I searched for a factual refutation of the movie’s premise. I even read the review at Breitbart (it came from the Associated Press). Evidently Gibbs’s argument is so tight it prodded Bill McKibben into renouncing his support for biomass energy after the movie premiered at a Michigan film festival. As for Al Gore, let’s just say he’s having an easier time ignoring inconvenient truths these days.

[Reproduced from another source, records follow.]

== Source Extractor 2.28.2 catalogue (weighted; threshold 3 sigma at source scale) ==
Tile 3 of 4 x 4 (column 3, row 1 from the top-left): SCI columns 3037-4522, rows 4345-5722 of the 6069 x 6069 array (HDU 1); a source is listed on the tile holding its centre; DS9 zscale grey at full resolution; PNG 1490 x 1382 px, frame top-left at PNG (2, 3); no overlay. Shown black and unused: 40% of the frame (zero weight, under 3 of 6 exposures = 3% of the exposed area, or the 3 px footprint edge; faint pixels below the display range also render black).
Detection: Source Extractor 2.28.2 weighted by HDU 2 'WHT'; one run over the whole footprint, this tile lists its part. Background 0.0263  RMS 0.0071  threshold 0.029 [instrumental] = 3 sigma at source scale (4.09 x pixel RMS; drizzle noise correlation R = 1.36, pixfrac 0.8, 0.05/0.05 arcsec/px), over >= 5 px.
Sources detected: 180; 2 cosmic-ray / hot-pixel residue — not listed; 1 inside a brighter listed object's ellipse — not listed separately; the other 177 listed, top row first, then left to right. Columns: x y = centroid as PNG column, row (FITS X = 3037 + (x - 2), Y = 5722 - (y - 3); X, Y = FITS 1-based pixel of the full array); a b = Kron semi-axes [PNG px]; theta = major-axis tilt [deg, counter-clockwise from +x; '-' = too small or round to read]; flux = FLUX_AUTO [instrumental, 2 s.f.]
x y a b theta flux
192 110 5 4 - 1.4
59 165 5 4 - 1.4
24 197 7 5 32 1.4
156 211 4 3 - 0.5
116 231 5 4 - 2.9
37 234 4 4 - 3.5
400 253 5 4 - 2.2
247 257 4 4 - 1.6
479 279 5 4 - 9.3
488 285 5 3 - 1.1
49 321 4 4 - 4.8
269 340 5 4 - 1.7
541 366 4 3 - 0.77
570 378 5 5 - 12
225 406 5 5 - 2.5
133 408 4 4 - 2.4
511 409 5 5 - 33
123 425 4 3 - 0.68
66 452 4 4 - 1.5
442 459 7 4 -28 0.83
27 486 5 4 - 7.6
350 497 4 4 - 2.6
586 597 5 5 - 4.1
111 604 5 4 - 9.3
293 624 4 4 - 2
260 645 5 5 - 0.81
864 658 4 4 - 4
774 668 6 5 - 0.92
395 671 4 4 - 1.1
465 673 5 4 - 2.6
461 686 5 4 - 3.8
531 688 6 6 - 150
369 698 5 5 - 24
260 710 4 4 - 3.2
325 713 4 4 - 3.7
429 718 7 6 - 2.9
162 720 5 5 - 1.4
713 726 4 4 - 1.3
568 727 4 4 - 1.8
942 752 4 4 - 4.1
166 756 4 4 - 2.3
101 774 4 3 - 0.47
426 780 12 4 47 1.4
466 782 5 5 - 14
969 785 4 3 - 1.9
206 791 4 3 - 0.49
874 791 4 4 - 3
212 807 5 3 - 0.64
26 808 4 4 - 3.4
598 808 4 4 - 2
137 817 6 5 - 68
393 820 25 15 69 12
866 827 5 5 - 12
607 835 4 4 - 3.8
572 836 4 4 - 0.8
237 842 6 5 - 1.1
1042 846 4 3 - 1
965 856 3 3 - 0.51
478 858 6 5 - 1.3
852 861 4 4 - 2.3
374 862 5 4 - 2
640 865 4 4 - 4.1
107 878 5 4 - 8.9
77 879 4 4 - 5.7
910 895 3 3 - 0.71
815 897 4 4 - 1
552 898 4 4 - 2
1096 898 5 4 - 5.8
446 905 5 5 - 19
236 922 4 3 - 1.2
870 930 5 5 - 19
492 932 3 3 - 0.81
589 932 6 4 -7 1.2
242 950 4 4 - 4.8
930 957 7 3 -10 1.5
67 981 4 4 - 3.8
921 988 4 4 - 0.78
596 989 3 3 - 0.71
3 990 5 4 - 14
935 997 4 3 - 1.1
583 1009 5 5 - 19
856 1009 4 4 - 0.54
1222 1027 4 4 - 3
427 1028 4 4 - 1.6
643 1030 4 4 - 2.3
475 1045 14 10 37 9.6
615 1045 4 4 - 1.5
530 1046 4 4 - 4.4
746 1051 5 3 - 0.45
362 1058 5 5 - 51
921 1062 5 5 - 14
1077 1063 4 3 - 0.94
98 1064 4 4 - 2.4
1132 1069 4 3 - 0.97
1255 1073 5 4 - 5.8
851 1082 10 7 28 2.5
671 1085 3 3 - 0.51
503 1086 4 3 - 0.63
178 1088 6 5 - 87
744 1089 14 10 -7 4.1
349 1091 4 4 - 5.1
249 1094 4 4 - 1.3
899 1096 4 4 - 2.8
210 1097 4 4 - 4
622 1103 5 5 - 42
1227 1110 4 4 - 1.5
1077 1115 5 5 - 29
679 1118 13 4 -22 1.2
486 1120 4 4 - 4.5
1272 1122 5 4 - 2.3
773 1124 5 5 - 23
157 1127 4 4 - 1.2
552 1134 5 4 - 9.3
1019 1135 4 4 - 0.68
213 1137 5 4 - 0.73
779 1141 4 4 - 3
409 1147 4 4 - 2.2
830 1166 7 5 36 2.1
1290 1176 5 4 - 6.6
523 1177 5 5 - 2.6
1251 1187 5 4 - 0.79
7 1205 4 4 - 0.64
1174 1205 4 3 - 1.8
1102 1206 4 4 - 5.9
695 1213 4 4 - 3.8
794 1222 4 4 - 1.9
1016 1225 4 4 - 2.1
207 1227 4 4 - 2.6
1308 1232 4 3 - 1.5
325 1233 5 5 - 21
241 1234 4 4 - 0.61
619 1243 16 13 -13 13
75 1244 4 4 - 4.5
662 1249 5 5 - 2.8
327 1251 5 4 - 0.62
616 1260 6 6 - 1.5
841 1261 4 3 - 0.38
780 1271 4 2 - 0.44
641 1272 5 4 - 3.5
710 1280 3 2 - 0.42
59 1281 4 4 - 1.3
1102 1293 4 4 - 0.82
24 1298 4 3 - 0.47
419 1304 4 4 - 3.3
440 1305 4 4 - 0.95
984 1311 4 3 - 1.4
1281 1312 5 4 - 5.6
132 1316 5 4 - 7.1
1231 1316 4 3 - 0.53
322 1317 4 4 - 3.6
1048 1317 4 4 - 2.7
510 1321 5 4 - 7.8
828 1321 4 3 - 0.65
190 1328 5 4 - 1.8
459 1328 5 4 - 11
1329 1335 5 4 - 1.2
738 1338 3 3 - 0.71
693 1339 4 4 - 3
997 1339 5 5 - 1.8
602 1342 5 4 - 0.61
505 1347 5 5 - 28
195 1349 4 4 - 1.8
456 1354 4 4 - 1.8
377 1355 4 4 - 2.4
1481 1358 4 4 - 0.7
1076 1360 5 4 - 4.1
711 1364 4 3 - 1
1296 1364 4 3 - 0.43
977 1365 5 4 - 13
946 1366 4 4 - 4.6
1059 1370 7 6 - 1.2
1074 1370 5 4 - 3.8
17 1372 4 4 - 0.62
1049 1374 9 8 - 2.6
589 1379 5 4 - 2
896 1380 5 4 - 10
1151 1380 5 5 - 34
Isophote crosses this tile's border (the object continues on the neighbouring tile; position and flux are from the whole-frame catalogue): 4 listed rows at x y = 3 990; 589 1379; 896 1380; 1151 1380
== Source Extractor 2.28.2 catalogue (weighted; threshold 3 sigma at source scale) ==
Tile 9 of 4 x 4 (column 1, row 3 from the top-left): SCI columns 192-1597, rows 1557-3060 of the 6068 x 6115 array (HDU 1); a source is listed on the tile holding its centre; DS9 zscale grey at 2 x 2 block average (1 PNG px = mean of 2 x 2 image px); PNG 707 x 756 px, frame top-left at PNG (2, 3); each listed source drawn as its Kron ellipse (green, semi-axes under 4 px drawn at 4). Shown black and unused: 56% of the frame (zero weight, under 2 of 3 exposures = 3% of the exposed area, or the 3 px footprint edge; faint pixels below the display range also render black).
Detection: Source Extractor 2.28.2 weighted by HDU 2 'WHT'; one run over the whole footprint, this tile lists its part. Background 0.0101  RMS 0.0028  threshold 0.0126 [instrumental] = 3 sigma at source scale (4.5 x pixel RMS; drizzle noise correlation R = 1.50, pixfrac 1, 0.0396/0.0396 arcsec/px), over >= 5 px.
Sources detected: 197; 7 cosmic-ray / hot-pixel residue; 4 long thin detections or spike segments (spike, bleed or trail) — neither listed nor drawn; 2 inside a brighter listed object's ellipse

Like Soylent Green, Planet of the Humans is more about revelation than resolution. But halfway through, Skidmore College social psychologist Sheldon Solomon suggests a way out:
We don’t like that we’re gonna die someday, we don’t like that you can walk outside and get hit by a fuckin’ meteor. What humans beings did back in yesteryear is to envelop ourselves in culturally constructed belief systems . . . . Then the question is, well what happens when you bump into people who don’t share those beliefs? Whether you know it or not, whether you like it or not, that’s undermining the confidence with which you subscribe to your own views, and exposing you to the very anxiety that those beliefs were constructed to eradicate in the first place. If we’re to make progress, whatever that word means, or even to persist as a form of life, we’re gonna need to radically overhaul our basic conception of who and what we are and what it is that we value.
We are so screwed.
No doubt MAGAcrats will crow that Planet of the Humans proves environmentalism is a crock. But if anything makes us better than our brothers and sisters on the right, it’s that we’re willing to question our basic assumptions and change our opinions and behavior when evidence warrants. They refuse to question their bedrock assumptions — that free market fundamentalism solves all worldly problems and that prosperity-gospel Christianity is the formula for righteous life and immortality — and it’s killing us all.
Planet of the Humans ends with a quote from Rachel Carson: “Humankind is challenged, as it has never been challenged before, to prove its maturity and its mastery — not of nature, but of itself.” Sol Roth, I’m seeing myself in you more and more.